A sophisticated, large-scale cryptojacking campaign has compromised over 3,500 websites globally through the injection of stealthy JavaScript-based cryptocurrency miners. This resurgence of browser-based mining echoes the earlier era of CoinHive, but with marked advancements in stealth and persistence techniques. Security researchers from c/side have closely analyzed the campaign and warned of the broad, multi-pronged threats posed by these attackers.

The Modern Stealth Cryptominer: Tactics and Technology

Unlike earlier cryptojacking efforts that drew attention by overwhelming user CPUs, this campaign leverages heavily obfuscated JavaScript code designed to evade both users and conventional security tools. Notably, the miner script dynamically assesses the computational resources of each visitor’s device, employing background Web Workers to spread mining activity across multiple threads.

Central to its evasion tactics, the miner communicates with an external command server via the WebSocket protocol. This architecture enables the attacker to deliver new mining tasks in real time and throttle resource consumption dynamically. As a result, the mining script deliberately stays below detectable CPU usage thresholds, prolonging its unauthorized activity while minimizing the risk of detection by users, endpoint monitoring, or antimalware platforms.

Attack Vectors: Exploiting Website Supply Chains

While the precise initial intrusion methods for this cryptojacking wave remain under investigation, several contemporary attack strategies align with the observed technical behaviors:

  • JavaScript Embeds via OAuth Abuse: Some attacks exploit the callback parameters of Google OAuth endpoints, redirecting user sessions to obfuscated scripts which, in turn, establish malicious WebSocket connections with attacker infrastructure.
  • Google Tag Manager (GTM) Injections: Infiltrators exploit WordPress databases directly, injecting GTM scripts into core tables such as wp_options and wp_posts, enabling the remote loading of malicious JavaScript that often leads to spam or phishing redirections.
  • Direct PHP Backdoors: Attackers compromise files like wp-settings.php or theme footers within WordPress environments, embedding PHP payloads from compressed archives. These payloads reach out to remote command servers for further instructions, facilitating ongoing content injection, SEO spam, and the boosting of other malicious properties.
  • Fake and Tampered Plugins: Techniques include distributing WordPress plugins named after contaminated domains—which activate data exfiltration or search manipulation when search engine crawlers are detected—and supply chain attacks delivering backdoored versions of popular plugins such as Gravity Forms (specifically versions 2.9.11.1 and 2.9.12). These fake plugins can thwart update attempts, download additional malicious payloads, and create unauthorized admin accounts, handing complete control of the affected site to the attacker.

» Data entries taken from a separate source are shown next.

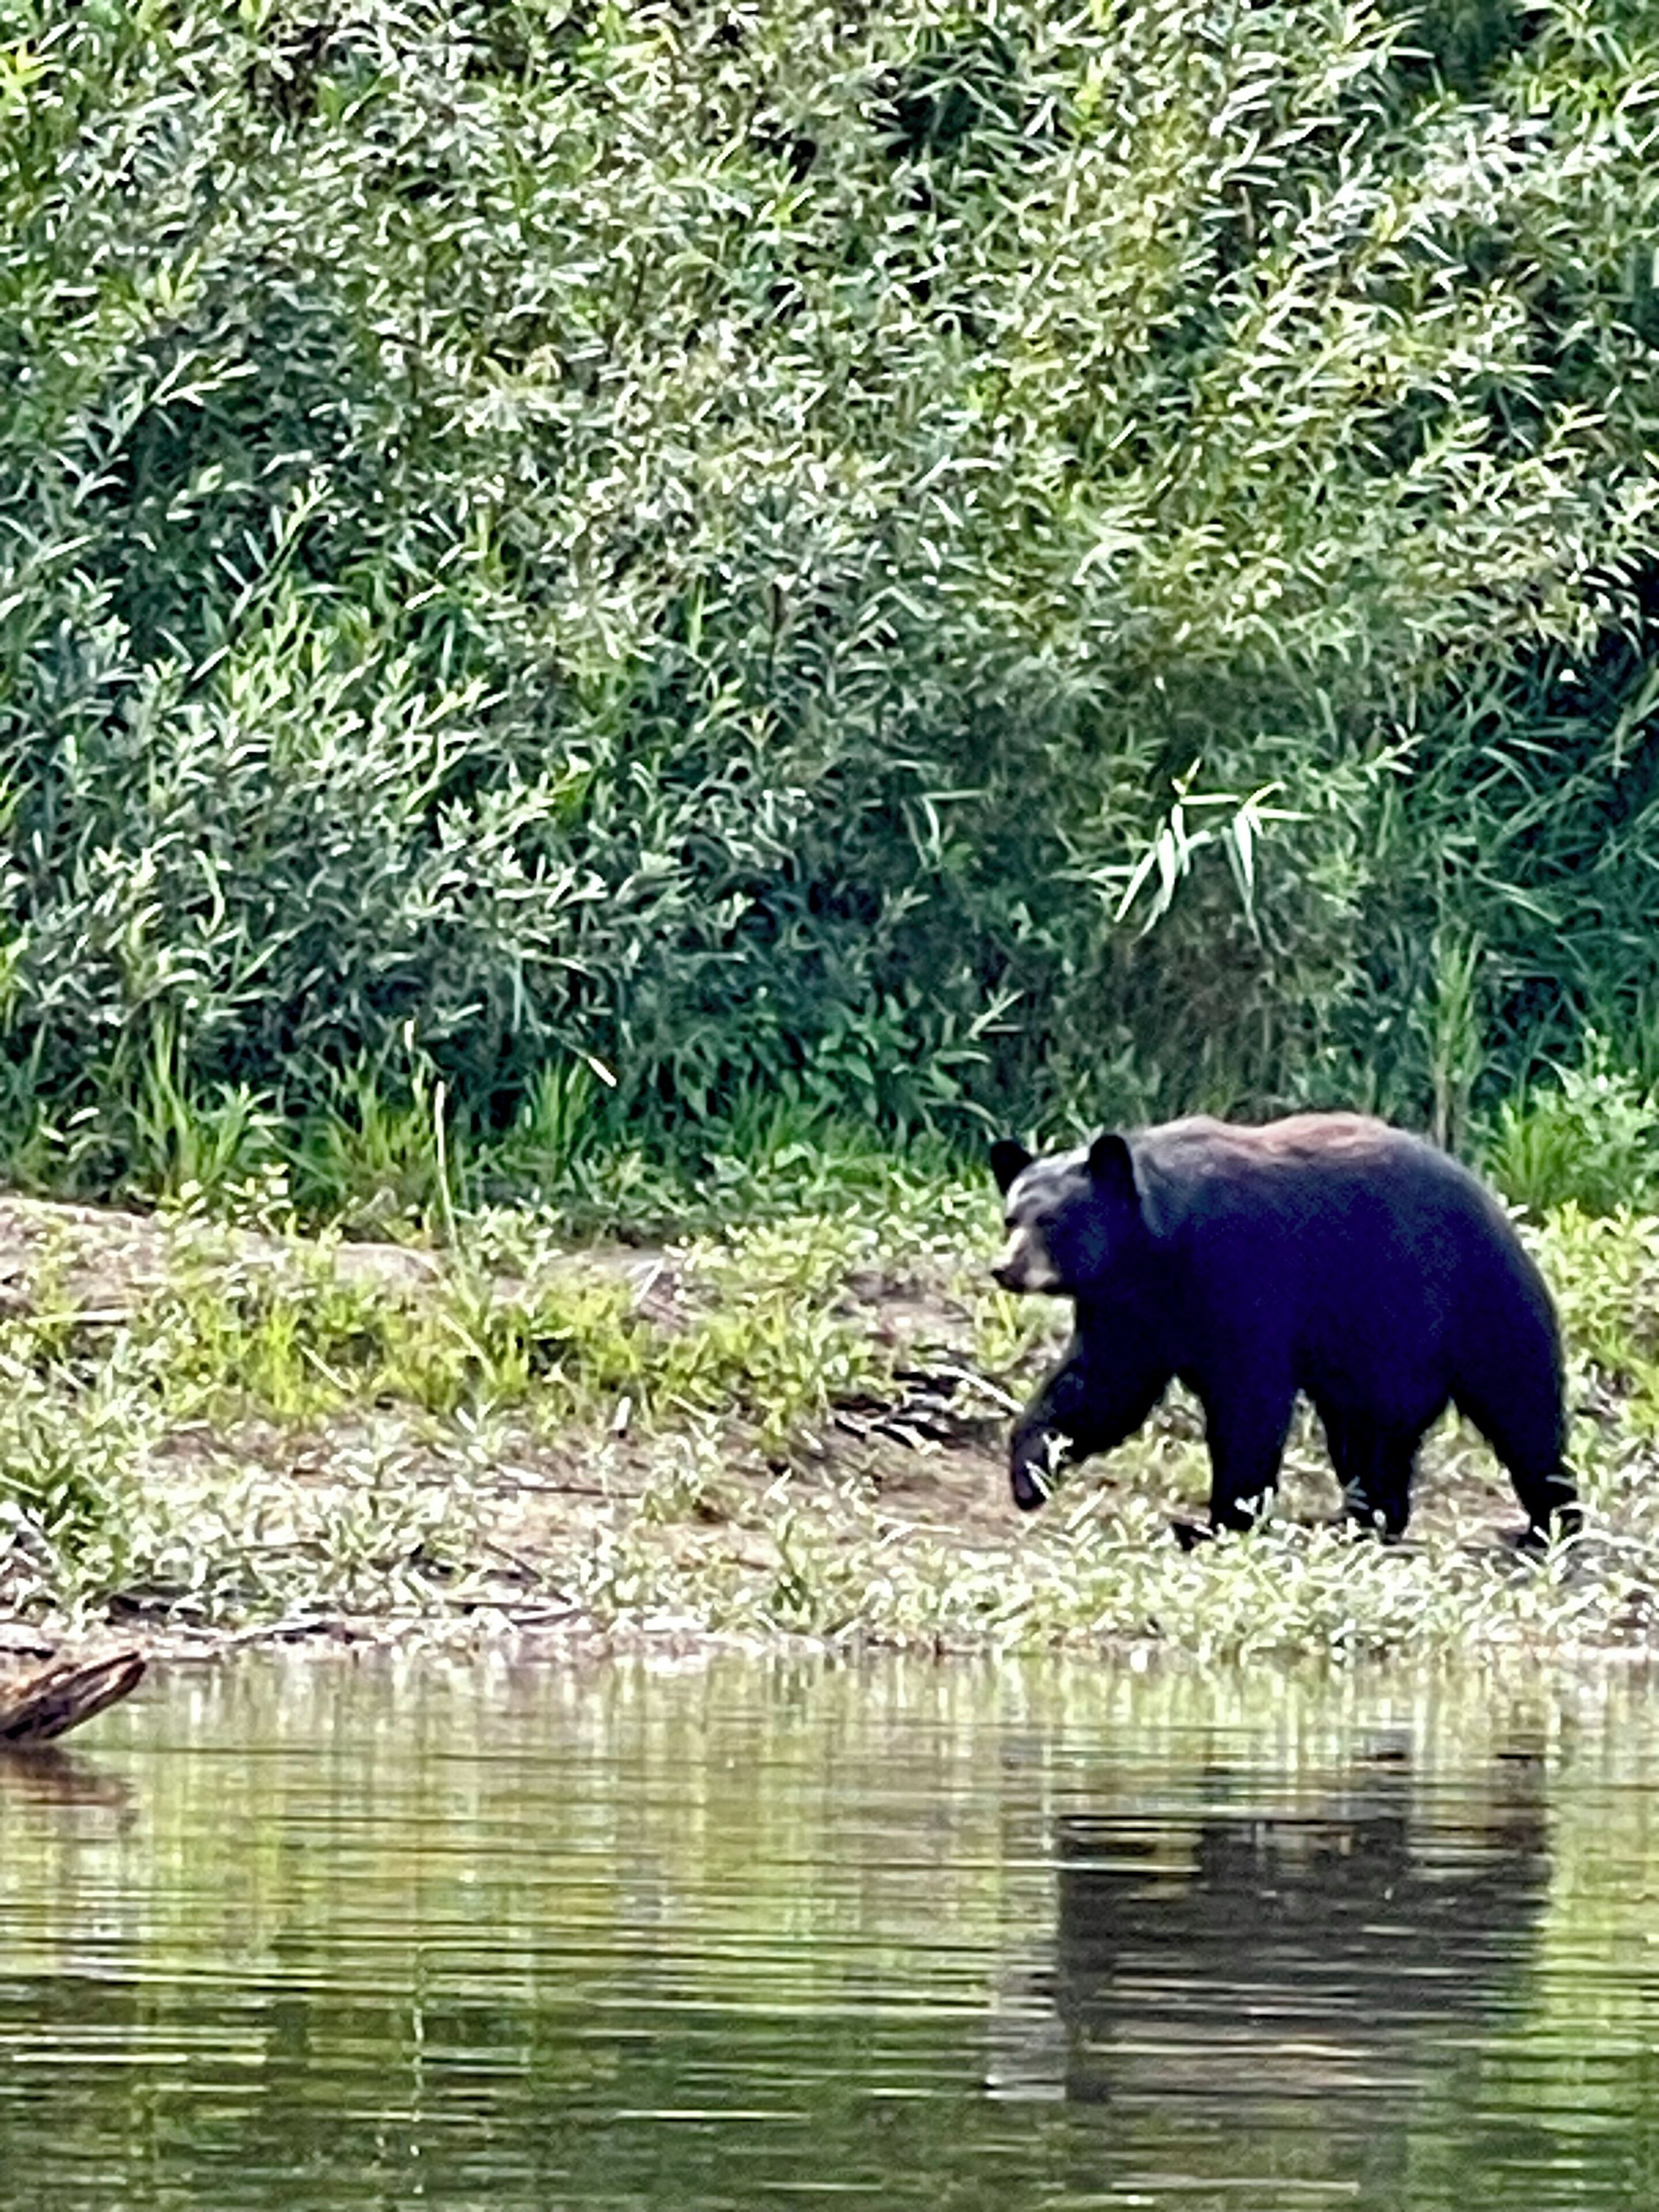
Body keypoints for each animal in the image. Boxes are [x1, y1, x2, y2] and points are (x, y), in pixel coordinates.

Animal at [988, 1113, 1580, 1547]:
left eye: (1053, 1222)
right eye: (1011, 1218)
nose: (1004, 1268)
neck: (1156, 1252)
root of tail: (1497, 1208)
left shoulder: (1243, 1275)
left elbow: (1250, 1399)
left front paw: (1222, 1520)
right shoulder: (1129, 1310)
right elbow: (1100, 1388)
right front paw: (1030, 1472)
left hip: (1460, 1302)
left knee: (1518, 1408)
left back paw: (1546, 1524)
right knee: (1363, 1430)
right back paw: (1361, 1518)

Infrastructure Reuse: Linking Cryptojacking and Magecart Crimes

Researchers have identified close ties between the domains delivering these JavaScript miners and those previously used in widespread Magecart payment card skimming operations. This affinity means the infrastructure used for cryptojacking frequently doubles as a platform for exfiltrating sensitive financial data, representing a significant escalation in adversary capability and intent. Magecart-linked attacks, for example, have recently targeted e-commerce sites using the OpenCart CMS in East Asia, injecting false payment forms at checkout and siphoning bank details to attacker-controlled servers.

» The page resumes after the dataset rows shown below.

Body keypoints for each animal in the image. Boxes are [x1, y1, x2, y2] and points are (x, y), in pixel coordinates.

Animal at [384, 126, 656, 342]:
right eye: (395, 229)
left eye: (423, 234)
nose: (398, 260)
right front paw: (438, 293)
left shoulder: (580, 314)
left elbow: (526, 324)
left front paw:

The Business Model: Persistent, Low-Profile Resource Theft

A key evolution in this latest wave is the strategic shift toward stealth and persistence. By calibrating resource consumption to remain inconspicuous, attackers prioritize continuous, long-term exploitation (“digital vampirism”) over brute-force theft. The dual-use of infrastructure to support both mining and payment card skimming further enhances the attackers’ monetization avenues and agility in deploying opportunistic attacks.